» **What is expected**
Could you give all of the lines below as a Markdown table with a "No." column numbering each row and a "Line" column holding the line itself, leaving out any blank lines?

» **Rows**

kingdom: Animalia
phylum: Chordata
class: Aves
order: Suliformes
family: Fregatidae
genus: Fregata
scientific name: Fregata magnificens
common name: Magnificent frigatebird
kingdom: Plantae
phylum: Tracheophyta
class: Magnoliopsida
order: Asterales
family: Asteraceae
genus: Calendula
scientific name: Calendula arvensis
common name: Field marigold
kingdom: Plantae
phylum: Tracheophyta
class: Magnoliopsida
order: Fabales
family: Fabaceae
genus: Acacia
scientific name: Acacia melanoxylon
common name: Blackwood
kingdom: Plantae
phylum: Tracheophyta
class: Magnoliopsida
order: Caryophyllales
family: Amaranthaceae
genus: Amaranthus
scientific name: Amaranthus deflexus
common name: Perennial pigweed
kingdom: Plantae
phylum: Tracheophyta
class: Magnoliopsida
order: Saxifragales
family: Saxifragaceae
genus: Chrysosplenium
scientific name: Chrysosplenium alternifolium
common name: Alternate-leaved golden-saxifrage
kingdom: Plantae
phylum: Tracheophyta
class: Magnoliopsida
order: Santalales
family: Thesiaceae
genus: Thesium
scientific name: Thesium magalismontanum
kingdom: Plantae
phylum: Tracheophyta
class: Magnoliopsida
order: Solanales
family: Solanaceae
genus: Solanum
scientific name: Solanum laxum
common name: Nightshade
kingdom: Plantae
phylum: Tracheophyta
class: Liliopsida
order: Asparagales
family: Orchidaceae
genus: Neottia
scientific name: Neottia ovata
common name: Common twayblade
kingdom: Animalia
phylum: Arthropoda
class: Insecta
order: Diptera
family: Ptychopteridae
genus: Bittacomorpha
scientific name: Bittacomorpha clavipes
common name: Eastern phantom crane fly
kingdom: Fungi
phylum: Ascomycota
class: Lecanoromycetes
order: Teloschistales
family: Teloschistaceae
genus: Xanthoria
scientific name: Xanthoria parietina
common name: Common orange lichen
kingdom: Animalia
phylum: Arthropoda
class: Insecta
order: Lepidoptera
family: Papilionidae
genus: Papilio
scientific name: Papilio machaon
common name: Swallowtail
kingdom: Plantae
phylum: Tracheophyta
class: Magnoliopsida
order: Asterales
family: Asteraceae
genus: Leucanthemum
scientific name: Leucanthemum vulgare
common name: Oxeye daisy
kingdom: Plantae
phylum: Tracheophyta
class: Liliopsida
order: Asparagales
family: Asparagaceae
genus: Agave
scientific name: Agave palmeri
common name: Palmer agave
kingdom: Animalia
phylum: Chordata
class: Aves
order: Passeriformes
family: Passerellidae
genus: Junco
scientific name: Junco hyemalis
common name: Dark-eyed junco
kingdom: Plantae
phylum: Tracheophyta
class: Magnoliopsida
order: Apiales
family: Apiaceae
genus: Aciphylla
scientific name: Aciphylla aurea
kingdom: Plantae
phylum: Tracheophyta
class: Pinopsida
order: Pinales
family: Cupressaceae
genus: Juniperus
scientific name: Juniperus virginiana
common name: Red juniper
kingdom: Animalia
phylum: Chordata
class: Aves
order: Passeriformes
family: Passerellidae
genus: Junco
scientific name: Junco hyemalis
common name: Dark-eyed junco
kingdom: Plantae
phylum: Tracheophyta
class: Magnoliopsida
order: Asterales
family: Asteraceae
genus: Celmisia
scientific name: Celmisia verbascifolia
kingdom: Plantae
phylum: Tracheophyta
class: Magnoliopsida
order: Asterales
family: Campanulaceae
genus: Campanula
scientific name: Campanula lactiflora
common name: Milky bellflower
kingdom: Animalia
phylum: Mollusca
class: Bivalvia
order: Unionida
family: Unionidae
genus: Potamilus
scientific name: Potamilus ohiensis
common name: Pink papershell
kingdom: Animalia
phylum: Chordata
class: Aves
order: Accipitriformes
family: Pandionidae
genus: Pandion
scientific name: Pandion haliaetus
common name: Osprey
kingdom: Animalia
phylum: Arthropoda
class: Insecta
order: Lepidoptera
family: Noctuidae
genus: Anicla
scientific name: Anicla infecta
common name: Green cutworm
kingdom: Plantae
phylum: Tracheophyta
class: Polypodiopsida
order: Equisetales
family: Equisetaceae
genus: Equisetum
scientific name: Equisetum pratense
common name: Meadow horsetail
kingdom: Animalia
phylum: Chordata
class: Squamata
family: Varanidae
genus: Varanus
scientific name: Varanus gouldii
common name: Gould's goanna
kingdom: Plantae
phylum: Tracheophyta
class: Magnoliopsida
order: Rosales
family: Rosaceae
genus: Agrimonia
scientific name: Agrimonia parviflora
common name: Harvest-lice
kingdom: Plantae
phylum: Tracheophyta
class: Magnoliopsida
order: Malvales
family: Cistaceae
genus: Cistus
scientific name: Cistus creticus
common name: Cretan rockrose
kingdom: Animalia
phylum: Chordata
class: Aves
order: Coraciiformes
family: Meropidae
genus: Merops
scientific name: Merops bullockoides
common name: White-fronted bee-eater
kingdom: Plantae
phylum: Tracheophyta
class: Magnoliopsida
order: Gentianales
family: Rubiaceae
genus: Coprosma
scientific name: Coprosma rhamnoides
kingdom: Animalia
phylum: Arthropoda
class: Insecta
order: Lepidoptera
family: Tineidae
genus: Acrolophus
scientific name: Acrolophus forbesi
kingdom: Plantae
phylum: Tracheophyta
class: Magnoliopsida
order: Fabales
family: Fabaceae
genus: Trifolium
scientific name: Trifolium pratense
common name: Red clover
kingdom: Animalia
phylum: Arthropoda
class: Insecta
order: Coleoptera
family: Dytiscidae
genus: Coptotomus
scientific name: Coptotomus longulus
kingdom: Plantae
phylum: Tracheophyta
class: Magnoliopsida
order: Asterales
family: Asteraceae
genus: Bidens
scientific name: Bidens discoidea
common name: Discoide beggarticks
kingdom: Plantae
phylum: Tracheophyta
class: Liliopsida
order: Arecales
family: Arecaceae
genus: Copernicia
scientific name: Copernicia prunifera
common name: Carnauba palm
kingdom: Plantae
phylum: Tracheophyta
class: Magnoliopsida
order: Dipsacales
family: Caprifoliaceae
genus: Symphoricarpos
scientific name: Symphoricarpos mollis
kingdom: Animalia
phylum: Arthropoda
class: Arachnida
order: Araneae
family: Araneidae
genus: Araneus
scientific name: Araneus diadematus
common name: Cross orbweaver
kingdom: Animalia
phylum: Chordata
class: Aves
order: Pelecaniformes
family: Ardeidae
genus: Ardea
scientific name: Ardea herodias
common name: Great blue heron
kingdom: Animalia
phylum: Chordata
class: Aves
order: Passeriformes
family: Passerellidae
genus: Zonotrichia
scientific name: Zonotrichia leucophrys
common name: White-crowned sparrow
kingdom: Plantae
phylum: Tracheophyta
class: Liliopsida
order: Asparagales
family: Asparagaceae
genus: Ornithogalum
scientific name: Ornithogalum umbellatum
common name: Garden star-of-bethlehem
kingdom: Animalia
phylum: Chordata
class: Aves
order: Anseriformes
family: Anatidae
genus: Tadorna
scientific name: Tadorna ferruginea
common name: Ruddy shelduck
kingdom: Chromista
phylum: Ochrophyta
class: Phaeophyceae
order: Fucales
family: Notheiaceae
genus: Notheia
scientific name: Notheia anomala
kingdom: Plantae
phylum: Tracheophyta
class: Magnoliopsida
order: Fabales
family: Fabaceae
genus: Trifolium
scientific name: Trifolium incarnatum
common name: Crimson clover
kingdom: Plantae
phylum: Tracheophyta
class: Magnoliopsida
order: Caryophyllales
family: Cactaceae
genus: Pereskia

» **Response**
| No. | Line |
|---|---|
| 1 | kingdom: Animalia |
| 2 | phylum: Chordata |
| 3 | class: Aves |
| 4 | order: Suliformes |
| 5 | family: Fregatidae |
| 6 | genus: Fregata |
| 7 | scientific name: Fregata magnificens |
| 8 | common name: Magnificent frigatebird |
| 9 | kingdom: Plantae |
| 10 | phylum: Tracheophyta |
| 11 | class: Magnoliopsida |
| 12 | order: Asterales |
| 13 | family: Asteraceae |
| 14 | genus: Calendula |
| 15 | scientific name: Calendula arvensis |
| 16 | common name: Field marigold |
| 17 | kingdom: Plantae |
| 18 | phylum: Tracheophyta |
| 19 | class: Magnoliopsida |
| 20 | order: Fabales |
| 21 | family: Fabaceae |
| 22 | genus: Acacia |
| 23 | scientific name: Acacia melanoxylon |
| 24 | common name: Blackwood |
| 25 | kingdom: Plantae |
| 26 | phylum: Tracheophyta |
| 27 | class: Magnoliopsida |
| 28 | order: Caryophyllales |
| 29 | family: Amaranthaceae |
| 30 | genus: Amaranthus |
| 31 | scientific name: Amaranthus deflexus |
| 32 | common name: Perennial pigweed |
| 33 | kingdom: Plantae |
| 34 | phylum: Tracheophyta |
| 35 | class: Magnoliopsida |
| 36 | order: Saxifragales |
| 37 | family: Saxifragaceae |
| 38 | genus: Chrysosplenium |
| 39 | scientific name: Chrysosplenium alternifolium |
| 40 | common name: Alternate-leaved golden-saxifrage |
| 41 | kingdom: Plantae |
| 42 | phylum: Tracheophyta |
| 43 | class: Magnoliopsida |
| 44 | order: Santalales |
| 45 | family: Thesiaceae |
| 46 | genus: Thesium |
| 47 | scientific name: Thesium magalismontanum |
| 48 | kingdom: Plantae |
| 49 | phylum: Tracheophyta |
| 50 | class: Magnoliopsida |
| 51 | order: Solanales |
| 52 | family: Solanaceae |
| 53 | genus: Solanum |
| 54 | scientific name: Solanum laxum |
| 55 | common name: Nightshade |
| 56 | kingdom: Plantae |
| 57 | phylum: Tracheophyta |
| 58 | class: Liliopsida |
| 59 | order: Asparagales |
| 60 | family: Orchidaceae |
| 61 | genus: Neottia |
| 62 | scientific name: Neottia ovata |
| 63 | common name: Common twayblade |
| 64 | kingdom: Animalia |
| 65 | phylum: Arthropoda |
| 66 | class: Insecta |
| 67 | order: Diptera |
| 68 | family: Ptychopteridae |
| 69 | genus: Bittacomorpha |
| 70 | scientific name: Bittacomorpha clavipes |
| 71 | common name: Eastern phantom crane fly |
| 72 | kingdom: Fungi |
| 73 | phylum: Ascomycota |
| 74 | class: Lecanoromycetes |
| 75 | order: Teloschistales |
| 76 | family: Teloschistaceae |
| 77 | genus: Xanthoria |
| 78 | scientific name: Xanthoria parietina |
| 79 | common name: Common orange lichen |
| 80 | kingdom: Animalia |
| 81 | phylum: Arthropoda |
| 82 | class: Insecta |
| 83 | order: Lepidoptera |
| 84 | family: Papilionidae |
| 85 | genus: Papilio |
| 86 | scientific name: Papilio machaon |
| 87 | common name: Swallowtail |
| 88 | kingdom: Plantae |
| 89 | phylum: Tracheophyta |
| 90 | class: Magnoliopsida |
| 91 | order: Asterales |
| 92 | family: Asteraceae |
| 93 | genus: Leucanthemum |
| 94 | scientific name: Leucanthemum vulgare |
| 95 | common name: Oxeye daisy |
| 96 | kingdom: Plantae |
| 97 | phylum: Tracheophyta |
| 98 | class: Liliopsida |
| 99 | order: Asparagales |
| 100 | family: Asparagaceae |
| 101 | genus: Agave |
| 102 | scientific name: Agave palmeri |
| 103 | common name: Palmer agave |
| 104 | kingdom: Animalia |
| 105 | phylum: Chordata |
| 106 | class: Aves |
| 107 | order: Passeriformes |
| 108 | family: Passerellidae |
| 109 | genus: Junco |
| 110 | scientific name: Junco hyemalis |
| 111 | common name: Dark-eyed junco |
| 112 | kingdom: Plantae |
| 113 | phylum: Tracheophyta |
| 114 | class: Magnoliopsida |
| 115 | order: Apiales |
| 116 | family: Apiaceae |
| 117 | genus: Aciphylla |
| 118 | scientific name: Aciphylla aurea |
| 119 | kingdom: Plantae |
| 120 | phylum: Tracheophyta |
| 121 | class: Pinopsida |
| 122 | order: Pinales |
| 123 | family: Cupressaceae |
| 124 | genus: Juniperus |
| 125 | scientific name: Juniperus virginiana |
| 126 | common name: Red juniper |
| 127 | kingdom: Animalia |
| 128 | phylum: Chordata |
| 129 | class: Aves |
| 130 | order: Passeriformes |
| 131 | family: Passerellidae |
| 132 | genus: Junco |
| 133 | scientific name: Junco hyemalis |
| 134 | common name: Dark-eyed junco |
| 135 | kingdom: Plantae |
| 136 | phylum: Tracheophyta |
| 137 | class: Magnoliopsida |
| 138 | order: Asterales |
| 139 | family: Asteraceae |
| 140 | genus: Celmisia |
| 141 | scientific name: Celmisia verbascifolia |
| 142 | kingdom: Plantae |
| 143 | phylum: Tracheophyta |
| 144 | class: Magnoliopsida |
| 145 | order: Asterales |
| 146 | family: Campanulaceae |
| 147 | genus: Campanula |
| 148 | scientific name: Campanula lactiflora |
| 149 | common name: Milky bellflower |
| 150 | kingdom: Animalia |
| 151 | phylum: Mollusca |
| 152 | class: Bivalvia |
| 153 | order: Unionida |
| 154 | family: Unionidae |
| 155 | genus: Potamilus |
| 156 | scientific name: Potamilus ohiensis |
| 157 | common name: Pink papershell |
| 158 | kingdom: Animalia |
| 159 | phylum: Chordata |
| 160 | class: Aves |
| 161 | order: Accipitriformes |
| 162 | family: Pandionidae |
| 163 | genus: Pandion |
| 164 | scientific name: Pandion haliaetus |
| 165 | common name: Osprey |
| 166 | kingdom: Animalia |
| 167 | phylum: Arthropoda |
| 168 | class: Insecta |
| 169 | order: Lepidoptera |
| 170 | family: Noctuidae |
| 171 | genus: Anicla |
| 172 | scientific name: Anicla infecta |
| 173 | common name: Green cutworm |
| 174 | kingdom: Plantae |
| 175 | phylum: Tracheophyta |
| 176 | class: Polypodiopsida |
| 177 | order: Equisetales |
| 178 | family: Equisetaceae |
| 179 | genus: Equisetum |
| 180 | scientific name: Equisetum pratense |
| 181 | common name: Meadow horsetail |
| 182 | kingdom: Animalia |
| 183 | phylum: Chordata |
| 184 | class: Squamata |
| 185 | family: Varanidae |
| 186 | genus: Varanus |
| 187 | scientific name: Varanus gouldii |
| 188 | common name: Gould's goanna |
| 189 | kingdom: Plantae |
| 190 | phylum: Tracheophyta |
| 191 | class: Magnoliopsida |
| 192 | order: Rosales |
| 193 | family: Rosaceae |
| 194 | genus: Agrimonia |
| 195 | scientific name: Agrimonia parviflora |
| 196 | common name: Harvest-lice |
| 197 | kingdom: Plantae |
| 198 | phylum: Tracheophyta |
| 199 | class: Magnoliopsida |
| 200 | order: Malvales |
| 201 | family: Cistaceae |
| 202 | genus: Cistus |
| 203 | scientific name: Cistus creticus |
| 204 | common name: Cretan rockrose |
| 205 | kingdom: Animalia |
| 206 | phylum: Chordata |
| 207 | class: Aves |
| 208 | order: Coraciiformes |
| 209 | family: Meropidae |
| 210 | genus: Merops |
| 211 | scientific name: Merops bullockoides |
| 212 | common name: White-fronted bee-eater |
| 213 | kingdom: Plantae |
| 214 | phylum: Tracheophyta |
| 215 | class: Magnoliopsida |
| 216 | order: Gentianales |
| 217 | family: Rubiaceae |
| 218 | genus: Coprosma |
| 219 | scientific name: Coprosma rhamnoides |
| 220 | kingdom: Animalia |
| 221 | phylum: Arthropoda |
| 222 | class: Insecta |
| 223 | order: Lepidoptera |
| 224 | family: Tineidae |
| 225 | genus: Acrolophus |
| 226 | scientific name: Acrolophus forbesi |
| 227 | kingdom: Plantae |
| 228 | phylum: Tracheophyta |
| 229 | class: Magnoliopsida |
| 230 | order: Fabales |
| 231 | family: Fabaceae |
| 232 | genus: Trifolium |
| 233 | scientific name: Trifolium pratense |
| 234 | common name: Red clover |
| 235 | kingdom: Animalia |
| 236 | phylum: Arthropoda |
| 237 | class: Insecta |
| 238 | order: Coleoptera |
| 239 | family: Dytiscidae |
| 240 | genus: Coptotomus |
| 241 | scientific name: Coptotomus longulus |
| 242 | kingdom: Plantae |
| 243 | phylum: Tracheophyta |
| 244 | class: Magnoliopsida |
| 245 | order: Asterales |
| 246 | family: Asteraceae |
| 247 | genus: Bidens |
| 248 | scientific name: Bidens discoidea |
| 249 | common name: Discoide beggarticks |
| 250 | kingdom: Plantae |
| 251 | phylum: Tracheophyta |
| 252 | class: Liliopsida |
| 253 | order: Arecales |
| 254 | family: Arecaceae |
| 255 | genus: Copernicia |
| 256 | scientific name: Copernicia prunifera |
| 257 | common name: Carnauba palm |
| 258 | kingdom: Plantae |
| 259 | phylum: Tracheophyta |
| 260 | class: Magnoliopsida |
| 261 | order: Dipsacales |
| 262 | family: Caprifoliaceae |
| 263 | genus: Symphoricarpos |
| 264 | scientific name: Symphoricarpos mollis |
| 265 | kingdom: Animalia |
| 266 | phylum: Arthropoda |
| 267 | class: Arachnida |
| 268 | order: Araneae |
| 269 | family: Araneidae |
| 270 | genus: Araneus |
| 271 | scientific name: Araneus diadematus |
| 272 | common name: Cross orbweaver |
| 273 | kingdom: Animalia |
| 274 | phylum: Chordata |
| 275 | class: Aves |
| 276 | order: Pelecaniformes |
| 277 | family: Ardeidae |
| 278 | genus: Ardea |
| 279 | scientific name: Ardea herodias |
| 280 | common name: Great blue heron |
| 281 | kingdom: Animalia |
| 282 | phylum: Chordata |
| 283 | class: Aves |
| 284 | order: Passeriformes |
| 285 | family: Passerellidae |
| 286 | genus: Zonotrichia |
| 287 | scientific name: Zonotrichia leucophrys |
| 288 | common name: White-crowned sparrow |
| 289 | kingdom: Plantae |
| 290 | phylum: Tracheophyta |
| 291 | class: Liliopsida |
| 292 | order: Asparagales |
| 293 | family: Asparagaceae |
| 294 | genus: Ornithogalum |
| 295 | scientific name: Ornithogalum umbellatum |
| 296 | common name: Garden star-of-bethlehem |
| 297 | kingdom: Animalia |
| 298 | phylum: Chordata |
| 299 | class: Aves |
| 300 | order: Anseriformes |
| 301 | family: Anatidae |
| 302 | genus: Tadorna |
| 303 | scientific name: Tadorna ferruginea |
| 304 | common name: Ruddy shelduck |
| 305 | kingdom: Chromista |
| 306 | phylum: Ochrophyta |
| 307 | class: Phaeophyceae |
| 308 | order: Fucales |
| 309 | family: Notheiaceae |
| 310 | genus: Notheia |
| 311 | scientific name: Notheia anomala |
| 312 | kingdom: Plantae |
| 313 | phylum: Tracheophyta |
| 314 | class: Magnoliopsida |
| 315 | order: Fabales |
| 316 | family: Fabaceae |
| 317 | genus: Trifolium |
| 318 | scientific name: Trifolium incarnatum |
| 319 | common name: Crimson clover |
| 320 | kingdom: Plantae |
| 321 | phylum: Tracheophyta |
| 322 | class: Magnoliopsida |
| 323 | order: Caryophyllales |
| 324 | family: Cactaceae |
| 325 | genus: Pereskia |